Bone marrow from α7nAChR−/− mice or wild-type littermates was transplanted into irradiated ldlr−/− mice. After a recovery period of 8 weeks, the mice were fed an atherogenic Western-type diet for 7 weeks.


Hematopoietic α7nAChR deficiency clearly increased the number of leukocytes in the peritoneum (2.6-fold, P < 0.001), blood (2.9-fold; P < 0.01), mesenteric lymph nodes (2.0-fold; P < 0.001) and spleen (2.2-fold; P < 0.01), indicative of an increased inflammatory status. Additionally, expression of inflammatory mediators was increased in peritoneal leukocytes (TNFα, 1.6-fold, P < 0.01; CRP, 1.8-fold, P < 0.01) as well as in the spleen (TNFα, 1.6-fold, P < 0.01).

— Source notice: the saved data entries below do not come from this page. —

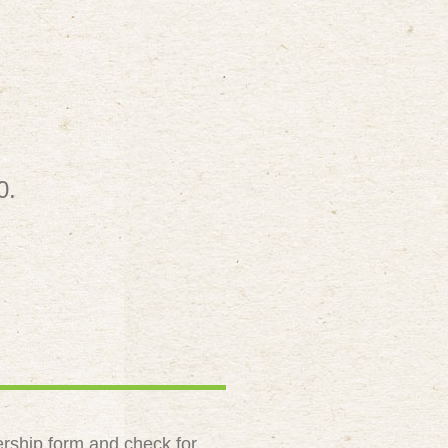
0.
rship form and check for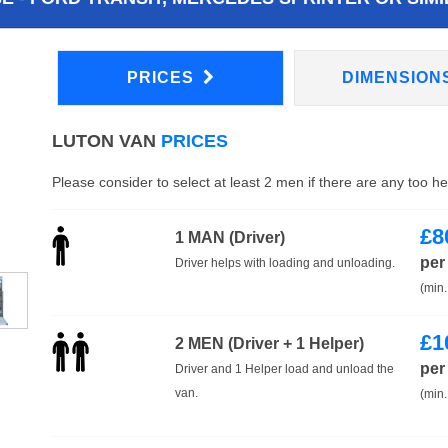
PRICES
DIMENSION
LUTON VAN
PRICES
Please consider to select at least 2 men if there are any too h
£
8
1 MAN (Driver)
per
Driver helps with loading and unloading.
(min.
£
1
2 MEN (Driver + 1 Helper)
per
Driver and 1 Helper load and unload the
van.
(min.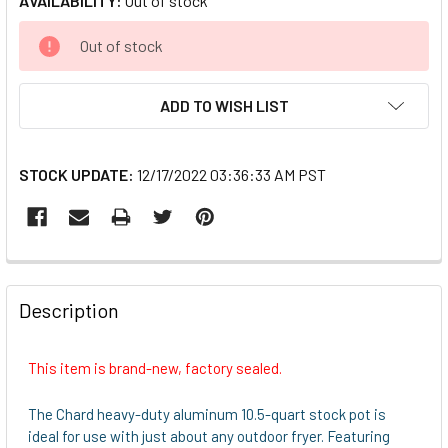
AVAILABILITY:
Out of stock
CURRENT
Out of stock
STOCK:
ADD TO WISH LIST
STOCK UPDATE:
12/17/2022 03:36:33 AM PST
FREQUENTLY
BOUGHT
Description
TOGETHER:
This item is brand-new, factory sealed.
SELECT
ALL
The Chard heavy-duty aluminum 10.5-quart stock pot is
ideal for use with just about any outdoor fryer. Featuring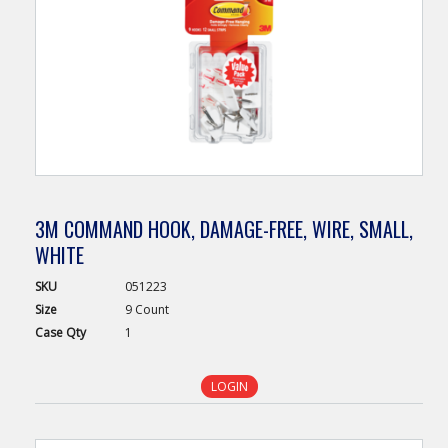
3M COMMAND HOOK, DAMAGE-FREE, WIRE, SMALL,
WHITE
SKU
051223
Size
9 Count
Case
Qty
1
LOGIN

The lack of α7nAChR on platelets from these mice increased the expression of active integrin αIIbβ3 upon stimulation by ADP (1.9-fold, P < 0.01), indicating increased activation status, while incubation of human platelets with an α7nAChR agonist decreased aggregation (−35%, P < 0.05). Despite the large effects of hematopoietic α7nAChR deficiency on inflammatory status and platelet function, it did not affect atherosclerosis development or composition of lesions.


Hematopoietic α7nAChR is important for attenuation of inflammatory responses and maintaining normal platelet reactivity, but loss of hematopoietic α7nAChR does not aggravate development of atherosclerosis.